Friday 19 February 2010

Deadlines



Looking back I've realised that the jobs that involved working to tight deadlines gave me the most satisfaction. The best jobs are the ones where you can look back at the end of the day and see how much (or little) you've achieved. They can be looked upon as little victories (or defeats). They make the job more interesting.

I've written in previous posts about the deadlines we worked to in the bank. I also worked to tight deadlines when pricing up invoices at a frozen food company. I've worked at places where deadlines were non-existent or so lax as to be worthless. Those tended to be the jobs I hated. I'd find myself staring out of the window rather than doing my work, and getting bored by the minute.

Is it the protestant work ethic? Does the devil make work for idle hands? Is work actually good for us? I've been unemployed a few times over the years and I have to say I prefer to have a job, even a bad one. Just the act of getting out of bed and going to work gives structure to the day.
Having a job with an easily understood set of objectives set against a structure that has built in deadlines makes the day go quicker. If the working day goes quicker, then the evenings and leisure time come that much quicker too.

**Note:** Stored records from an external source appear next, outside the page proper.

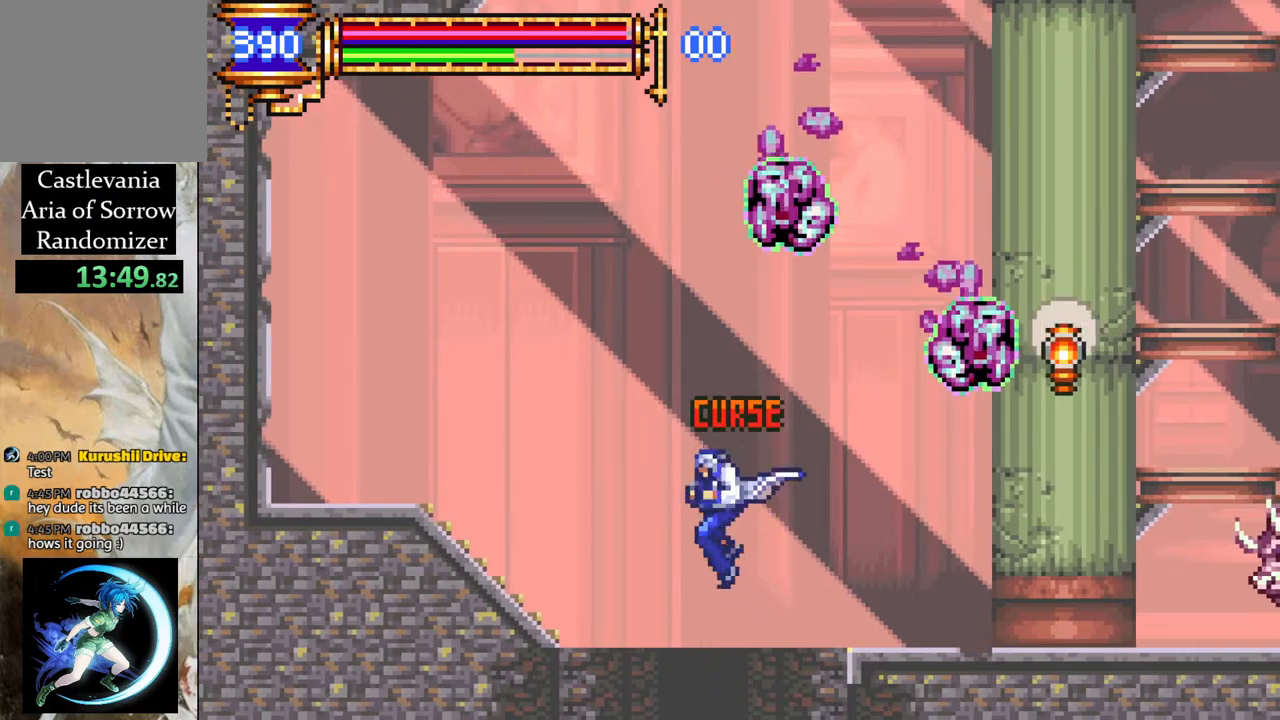
{"buttons": ["DPAD_LEFT"], "left_stick": "center", "right_stick": "center", "events": [[100, "CROSS", "up"], [150, "DPAD_DOWN", "up"], [350, "DPAD_LEFT", "down"]]}
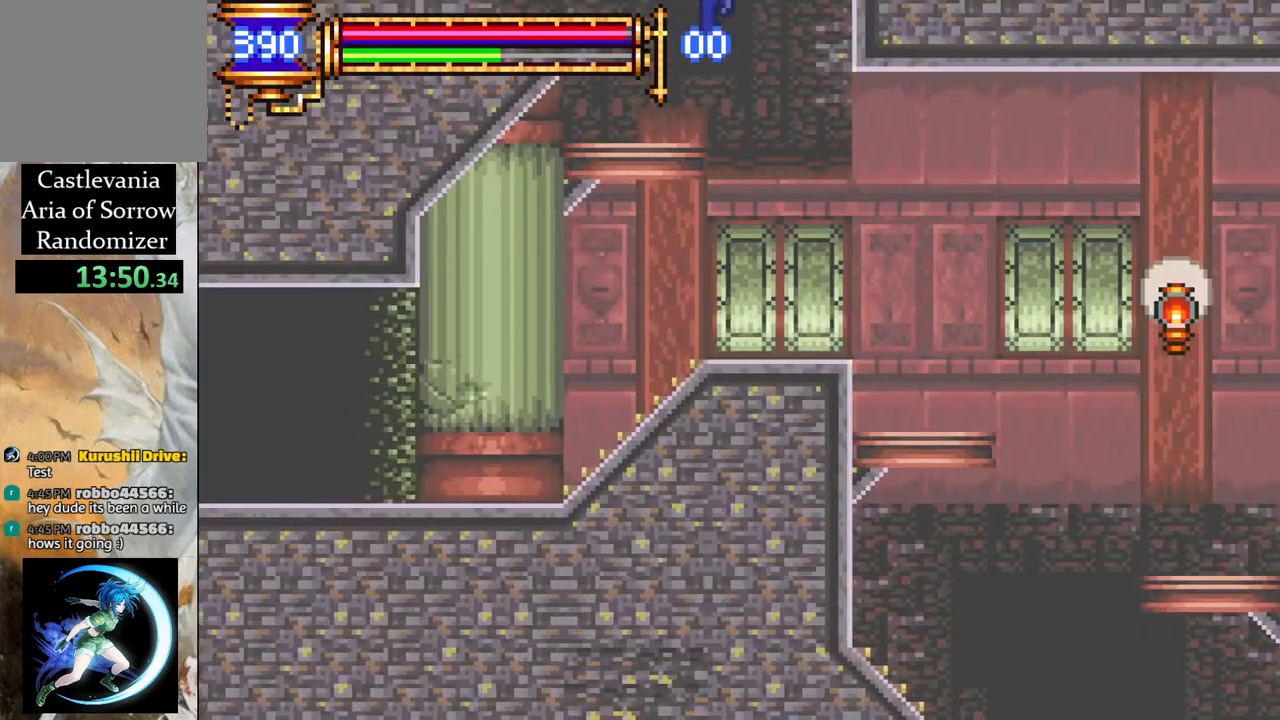
{"buttons": ["DPAD_LEFT"], "left_stick": "center", "right_stick": "center", "events": [[50, "DPAD_LEFT", "up"], [133, "DPAD_DOWN", "down"], [150, "CROSS", "down"], [283, "CROSS", "up"], [300, "DPAD_DOWN", "up"], [367, "DPAD_LEFT", "down"]]}
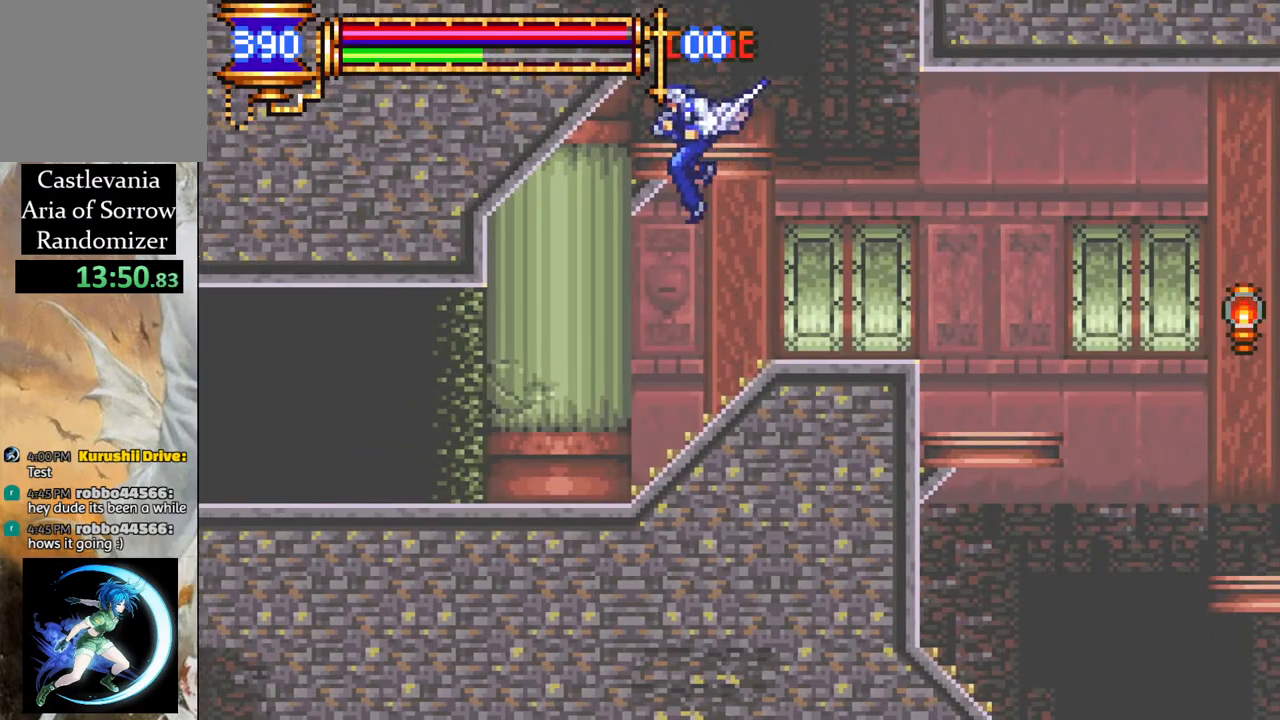
{"buttons": ["R1", "DPAD_LEFT"], "left_stick": "center", "right_stick": "center", "events": [[50, "R1", "down"]]}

In the early seventies I worked inthe sales office at Telfers in Cadby Hall, West London. It was just along from Olympia and within a fifteen minute walk from my flat in Shepherds Bush.
There were three of us responsible for answering the phones and taking orders for pies, sausages and burgers that found their way into almost every chip shop in London, and every works canteen across half the country. Briefly, a customer would ring up and order his requirements for the next day's delivery. Our job was to take his order down, allocate it to the correct van salesman, and ensure that enough product was manufactured in the factories. One factory was in Cadby Hall and the other in Stratford, East London. We'd place a preliminary order by ten in the morning based on previous sales and whether it was raining or not (and other factors, like how much stock we were carrying from the previous day). As the day progressed, the pressure increased. There was a deadline for the customers to ring their order in, and the phone calls got more frantic as the deadline loomed. There was another deadline to order the goods from the factory. In between those times there was half an hour when all the loadsheets and spreadsheets had to be added up and cross balanced. And all done without computers.

The days would fly by. At that time I was playing mandolin in a traditional Irish folk group collective. The lineup of the group fluctuated according to whoever was available, from a basic five piece up to fifteen or so. It was loose and tight at the same time. We played pubs all over West London and at one stage played every night except Mondays, and twice on Sundays, all in different venues. It was great while it lasted.

It ended when Telfers decided to move out of Cadby Hall. The sales depot moved to Isleworth and production to Northampton. I didn't fancy commuting to Isleworth from Shepherds Bush, and there were brand new houses available to anyone who relocated to Northampton.
We were paying £8.50 a week for a grotty two room bedsit with a leaky roof and shared bathroom and no heating. They were offering a brand new three bedroomed terrace house with central heating for the same weekly rental.
No contest.
It was just that the job I took was shite.